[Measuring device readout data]
::::::::
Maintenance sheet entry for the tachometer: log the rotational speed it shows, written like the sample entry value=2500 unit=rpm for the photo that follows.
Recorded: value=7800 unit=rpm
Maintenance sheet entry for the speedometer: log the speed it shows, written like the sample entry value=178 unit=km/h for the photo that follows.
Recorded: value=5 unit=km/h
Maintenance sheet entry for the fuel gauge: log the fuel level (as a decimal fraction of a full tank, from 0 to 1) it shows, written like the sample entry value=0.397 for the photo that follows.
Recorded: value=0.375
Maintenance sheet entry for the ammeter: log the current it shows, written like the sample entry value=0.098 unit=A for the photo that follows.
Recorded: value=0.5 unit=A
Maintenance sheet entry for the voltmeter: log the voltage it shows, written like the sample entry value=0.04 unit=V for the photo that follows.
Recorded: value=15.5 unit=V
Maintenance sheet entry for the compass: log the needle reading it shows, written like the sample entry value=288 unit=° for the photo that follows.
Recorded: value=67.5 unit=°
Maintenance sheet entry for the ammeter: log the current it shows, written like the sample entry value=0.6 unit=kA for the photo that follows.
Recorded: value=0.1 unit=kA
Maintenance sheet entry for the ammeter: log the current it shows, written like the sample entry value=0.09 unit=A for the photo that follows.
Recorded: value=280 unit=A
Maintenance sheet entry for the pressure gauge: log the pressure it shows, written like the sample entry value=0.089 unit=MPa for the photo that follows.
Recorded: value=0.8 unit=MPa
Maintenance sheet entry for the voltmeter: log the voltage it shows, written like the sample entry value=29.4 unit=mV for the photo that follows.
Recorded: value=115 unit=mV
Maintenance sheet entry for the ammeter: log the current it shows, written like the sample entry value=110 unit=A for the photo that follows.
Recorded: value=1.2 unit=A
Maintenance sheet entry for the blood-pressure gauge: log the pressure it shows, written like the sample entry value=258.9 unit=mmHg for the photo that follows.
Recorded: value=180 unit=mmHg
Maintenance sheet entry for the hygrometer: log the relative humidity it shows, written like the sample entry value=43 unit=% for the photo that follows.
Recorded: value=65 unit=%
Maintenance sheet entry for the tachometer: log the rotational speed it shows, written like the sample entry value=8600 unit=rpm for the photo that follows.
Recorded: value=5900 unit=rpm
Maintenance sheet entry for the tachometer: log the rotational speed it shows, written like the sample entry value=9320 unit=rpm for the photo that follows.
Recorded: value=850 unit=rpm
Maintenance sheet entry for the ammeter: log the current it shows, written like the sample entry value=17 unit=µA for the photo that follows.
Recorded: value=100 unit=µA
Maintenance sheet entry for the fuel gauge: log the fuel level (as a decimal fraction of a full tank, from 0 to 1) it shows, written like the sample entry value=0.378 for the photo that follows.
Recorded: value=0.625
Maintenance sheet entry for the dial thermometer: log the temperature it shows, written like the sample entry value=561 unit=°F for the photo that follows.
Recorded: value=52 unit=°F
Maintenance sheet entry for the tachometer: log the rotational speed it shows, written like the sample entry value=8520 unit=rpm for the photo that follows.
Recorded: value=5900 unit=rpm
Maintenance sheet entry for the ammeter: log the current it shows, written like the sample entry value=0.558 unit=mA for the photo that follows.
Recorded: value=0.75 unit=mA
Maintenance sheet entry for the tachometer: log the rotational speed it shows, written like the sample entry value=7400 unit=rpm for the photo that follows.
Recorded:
::::::::
Rewrite all of the items above, changing every occurrence of "sample entry" to "reference entry" and keeping everything else the same.

Maintenance sheet entry for the tachometer: log the rotational speed it shows, written like the reference entry value=2500 unit=rpm for the photo that follows.
Recorded: value=7800 unit=rpm
Maintenance sheet entry for the speedometer: log the speed it shows, written like the reference entry value=178 unit=km/h for the photo that follows.
Recorded: value=5 unit=km/h
Maintenance sheet entry for the fuel gauge: log the fuel level (as a decimal fraction of a full tank, from 0 to 1) it shows, written like the reference entry value=0.397 for the photo that follows.
Recorded: value=0.375
Maintenance sheet entry for the ammeter: log the current it shows, written like the reference entry value=0.098 unit=A for the photo that follows.
Recorded: value=0.5 unit=A
Maintenance sheet entry for the voltmeter: log the voltage it shows, written like the reference entry value=0.04 unit=V for the photo that follows.
Recorded: value=15.5 unit=V
Maintenance sheet entry for the compass: log the needle reading it shows, written like the reference entry value=288 unit=° for the photo that follows.
Recorded: value=67.5 unit=°
Maintenance sheet entry for the ammeter: log the current it shows, written like the reference entry value=0.6 unit=kA for the photo that follows.
Recorded: value=0.1 unit=kA
Maintenance sheet entry for the ammeter: log the current it shows, written like the reference entry value=0.09 unit=A for the photo that follows.
Recorded: value=280 unit=A
Maintenance sheet entry for the pressure gauge: log the pressure it shows, written like the reference entry value=0.089 unit=MPa for the photo that follows.
Recorded: value=0.8 unit=MPa
Maintenance sheet entry for the voltmeter: log the voltage it shows, written like the reference entry value=29.4 unit=mV for the photo that follows.
Recorded: value=115 unit=mV
Maintenance sheet entry for the ammeter: log the current it shows, written like the reference entry value=110 unit=A for the photo that follows.
Recorded: value=1.2 unit=A
Maintenance sheet entry for the blood-pressure gauge: log the pressure it shows, written like the reference entry value=258.9 unit=mmHg for the photo that follows.
Recorded: value=180 unit=mmHg
Maintenance sheet entry for the hygrometer: log the relative humidity it shows, written like the reference entry value=43 unit=% for the photo that follows.
Recorded: value=65 unit=%
Maintenance sheet entry for the tachometer: log the rotational speed it shows, written like the reference entry value=8600 unit=rpm for the photo that follows.
Recorded: value=5900 unit=rpm
Maintenance sheet entry for the tachometer: log the rotational speed it shows, written like the reference entry value=9320 unit=rpm for the photo that follows.
Recorded: value=850 unit=rpm
Maintenance sheet entry for the ammeter: log the current it shows, written like the reference entry value=17 unit=µA for the photo that follows.
Recorded: value=100 unit=µA
Maintenance sheet entry for the fuel gauge: log the fuel level (as a decimal fraction of a full tank, from 0 to 1) it shows, written like the reference entry value=0.378 for the photo that follows.
Recorded: value=0.625
Maintenance sheet entry for the dial thermometer: log the temperature it shows, written like the reference entry value=561 unit=°F for the photo that follows.
Recorded: value=52 unit=°F
Maintenance sheet entry for the tachometer: log the rotational speed it shows, written like the reference entry value=8520 unit=rpm for the photo that follows.
Recorded: value=5900 unit=rpm
Maintenance sheet entry for the ammeter: log the current it shows, written like the reference entry value=0.558 unit=mA for the photo that follows.
Recorded: value=0.75 unit=mA
Maintenance sheet entry for the tachometer: log the rotational speed it shows, written like the reference entry value=7400 unit=rpm for the photo that follows.
Recorded:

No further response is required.